XXIX

Longtemps avant d’arriver à la Genivière, Pierre Noellet s’était éveillé. Son père, qui guettait ce moment, lui avait dit : « Eh bien, mon petit, sais-tu où nous allons ? Voilà la Vendée qui approche. Avant midi, nous serons chez nous. Es-tu content ? » Mais Pierre n’avait rien répondu. Tout le temps de la route, il était resté plongé dans une sorte de rêverie hébétée, se laissant emmener et diriger comme un enfant. Rien ne l’avait tiré de là : pas même l’entrée à la métairie, la vue et les baisers de la pauvre mère Noellet, à moitié folle de joie, les questions de ses sœurs, l’horizon familier de la Genivière. Une indifférence totale et stupide. Aucune vie dans son regard, autrefois plein de flamme. Le peu de mots qu’il disait lui venaient comme incertains. Pour comprendre, il lui fallait un effort, et c’était une fatigue après laquelle il s’absorbait de nouveau. Dans tout son être, pendant des mois saturé de poison, la vie semblait à moitié éteinte. « Il est bien malade ! » pensèrent tous ces braves gens de la Genivière.
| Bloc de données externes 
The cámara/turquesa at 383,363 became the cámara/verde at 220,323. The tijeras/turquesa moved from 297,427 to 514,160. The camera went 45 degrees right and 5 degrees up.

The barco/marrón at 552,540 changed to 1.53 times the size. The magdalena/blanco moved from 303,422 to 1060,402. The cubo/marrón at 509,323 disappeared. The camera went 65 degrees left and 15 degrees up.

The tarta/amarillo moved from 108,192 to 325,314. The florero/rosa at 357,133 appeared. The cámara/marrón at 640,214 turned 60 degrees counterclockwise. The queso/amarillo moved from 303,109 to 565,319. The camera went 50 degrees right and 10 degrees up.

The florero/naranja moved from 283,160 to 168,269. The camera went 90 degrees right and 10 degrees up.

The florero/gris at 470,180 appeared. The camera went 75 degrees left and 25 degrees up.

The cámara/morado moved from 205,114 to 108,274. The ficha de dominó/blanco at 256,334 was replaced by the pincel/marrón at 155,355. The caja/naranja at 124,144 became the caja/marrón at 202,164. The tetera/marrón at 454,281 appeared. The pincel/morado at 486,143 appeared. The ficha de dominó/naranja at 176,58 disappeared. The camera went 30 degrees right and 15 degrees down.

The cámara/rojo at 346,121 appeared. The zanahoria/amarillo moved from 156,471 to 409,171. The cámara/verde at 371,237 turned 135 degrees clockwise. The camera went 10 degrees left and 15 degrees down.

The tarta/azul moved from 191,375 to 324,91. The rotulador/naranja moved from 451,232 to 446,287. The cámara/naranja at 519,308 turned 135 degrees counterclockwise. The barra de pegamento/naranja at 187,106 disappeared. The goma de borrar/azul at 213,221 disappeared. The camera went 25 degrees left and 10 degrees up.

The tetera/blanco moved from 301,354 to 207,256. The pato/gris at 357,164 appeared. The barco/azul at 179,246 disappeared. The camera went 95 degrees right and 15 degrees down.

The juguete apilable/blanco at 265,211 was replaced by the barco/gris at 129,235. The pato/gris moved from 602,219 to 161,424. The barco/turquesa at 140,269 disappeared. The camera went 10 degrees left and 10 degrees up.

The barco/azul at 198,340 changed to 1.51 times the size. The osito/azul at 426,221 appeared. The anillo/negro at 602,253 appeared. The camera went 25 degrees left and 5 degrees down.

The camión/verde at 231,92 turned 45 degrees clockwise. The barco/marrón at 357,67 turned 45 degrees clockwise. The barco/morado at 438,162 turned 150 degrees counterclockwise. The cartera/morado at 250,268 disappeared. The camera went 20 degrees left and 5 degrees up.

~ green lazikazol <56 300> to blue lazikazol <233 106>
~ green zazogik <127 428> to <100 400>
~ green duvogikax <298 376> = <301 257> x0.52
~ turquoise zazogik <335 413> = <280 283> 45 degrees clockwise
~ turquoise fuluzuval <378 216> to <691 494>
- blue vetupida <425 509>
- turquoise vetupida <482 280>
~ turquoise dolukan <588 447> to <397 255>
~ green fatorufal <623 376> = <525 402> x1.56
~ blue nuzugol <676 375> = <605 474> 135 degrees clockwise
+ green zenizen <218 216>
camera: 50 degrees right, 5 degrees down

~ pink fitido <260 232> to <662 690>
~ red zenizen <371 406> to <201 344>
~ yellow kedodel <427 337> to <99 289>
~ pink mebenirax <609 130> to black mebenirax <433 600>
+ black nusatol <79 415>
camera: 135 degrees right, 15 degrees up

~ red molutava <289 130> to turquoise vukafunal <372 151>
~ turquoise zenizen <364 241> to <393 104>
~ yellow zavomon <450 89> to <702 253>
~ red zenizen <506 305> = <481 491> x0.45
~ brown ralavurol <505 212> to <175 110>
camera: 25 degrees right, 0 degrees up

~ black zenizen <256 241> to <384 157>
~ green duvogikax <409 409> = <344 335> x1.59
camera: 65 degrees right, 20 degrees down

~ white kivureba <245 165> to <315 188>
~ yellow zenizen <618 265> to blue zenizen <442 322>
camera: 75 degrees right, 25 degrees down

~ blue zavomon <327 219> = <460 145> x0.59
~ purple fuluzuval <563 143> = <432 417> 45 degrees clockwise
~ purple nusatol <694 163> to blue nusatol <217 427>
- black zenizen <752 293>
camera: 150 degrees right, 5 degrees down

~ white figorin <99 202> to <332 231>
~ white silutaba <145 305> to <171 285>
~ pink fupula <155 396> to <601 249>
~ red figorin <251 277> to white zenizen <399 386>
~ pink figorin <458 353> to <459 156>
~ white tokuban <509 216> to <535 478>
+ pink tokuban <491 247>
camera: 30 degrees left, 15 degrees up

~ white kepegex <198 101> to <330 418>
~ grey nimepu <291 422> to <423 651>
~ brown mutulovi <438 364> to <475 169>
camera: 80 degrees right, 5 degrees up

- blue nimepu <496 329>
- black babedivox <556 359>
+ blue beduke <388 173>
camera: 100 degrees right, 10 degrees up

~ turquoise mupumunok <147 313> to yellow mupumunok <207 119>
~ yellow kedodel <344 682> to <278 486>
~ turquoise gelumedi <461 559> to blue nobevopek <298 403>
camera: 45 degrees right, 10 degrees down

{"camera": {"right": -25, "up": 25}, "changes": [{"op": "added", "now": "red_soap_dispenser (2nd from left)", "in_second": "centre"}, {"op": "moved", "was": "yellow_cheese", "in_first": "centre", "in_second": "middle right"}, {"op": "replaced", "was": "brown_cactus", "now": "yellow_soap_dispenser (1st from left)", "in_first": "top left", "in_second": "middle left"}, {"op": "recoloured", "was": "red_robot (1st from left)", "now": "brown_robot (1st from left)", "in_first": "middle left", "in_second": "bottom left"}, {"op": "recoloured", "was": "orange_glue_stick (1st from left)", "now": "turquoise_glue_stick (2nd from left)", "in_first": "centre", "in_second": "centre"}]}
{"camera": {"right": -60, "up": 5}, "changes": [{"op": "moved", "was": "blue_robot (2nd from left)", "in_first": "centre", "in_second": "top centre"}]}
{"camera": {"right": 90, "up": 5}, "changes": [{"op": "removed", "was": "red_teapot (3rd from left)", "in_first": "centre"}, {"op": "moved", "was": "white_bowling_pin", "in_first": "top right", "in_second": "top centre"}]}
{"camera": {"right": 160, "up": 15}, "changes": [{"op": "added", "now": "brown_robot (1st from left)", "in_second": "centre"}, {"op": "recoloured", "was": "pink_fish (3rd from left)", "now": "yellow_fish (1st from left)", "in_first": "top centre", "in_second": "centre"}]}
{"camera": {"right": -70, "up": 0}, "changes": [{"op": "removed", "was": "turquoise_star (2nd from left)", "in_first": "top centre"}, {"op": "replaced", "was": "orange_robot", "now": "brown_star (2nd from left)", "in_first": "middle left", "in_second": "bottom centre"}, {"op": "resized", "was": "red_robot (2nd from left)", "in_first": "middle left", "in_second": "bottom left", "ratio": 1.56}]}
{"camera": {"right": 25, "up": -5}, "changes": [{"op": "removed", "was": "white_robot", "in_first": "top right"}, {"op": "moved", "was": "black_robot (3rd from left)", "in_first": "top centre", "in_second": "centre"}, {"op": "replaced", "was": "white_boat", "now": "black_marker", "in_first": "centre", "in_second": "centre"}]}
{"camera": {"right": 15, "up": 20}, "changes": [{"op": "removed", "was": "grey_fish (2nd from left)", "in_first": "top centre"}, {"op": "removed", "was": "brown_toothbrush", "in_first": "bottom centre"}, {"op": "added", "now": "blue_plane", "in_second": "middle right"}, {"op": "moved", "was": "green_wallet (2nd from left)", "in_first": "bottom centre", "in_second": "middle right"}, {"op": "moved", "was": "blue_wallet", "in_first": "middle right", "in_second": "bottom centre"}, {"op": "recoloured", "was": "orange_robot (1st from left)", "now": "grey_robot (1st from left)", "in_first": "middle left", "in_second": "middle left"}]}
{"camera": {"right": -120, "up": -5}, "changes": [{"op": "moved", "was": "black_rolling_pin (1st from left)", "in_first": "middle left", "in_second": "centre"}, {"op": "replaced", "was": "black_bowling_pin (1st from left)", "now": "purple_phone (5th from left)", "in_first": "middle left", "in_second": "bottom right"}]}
Et, sans beaucoup tarder, émus d’une pitié secrète, ils se dispersèrent ça et là, où les appelait leur tâche : Marie, Antoinette, le père, et le métivier accouru au bruit de la carriole. Autour de Pierre demeuré près de la cheminée, assis, la tête cachée dans ses mains, le travail quotidien recommença. Seule la mère Noellet ne s’éloigna pas, n’ayant pas le cœur à la besogne. Elle avait espéré mieux du retour de l’enfant. Et, jusqu’au soir, allant et venant d’une chambre à l’autre, elle ne cessa de s’occuper de lui, de le soigner, d’épier l’autre retour qu’elle attendait.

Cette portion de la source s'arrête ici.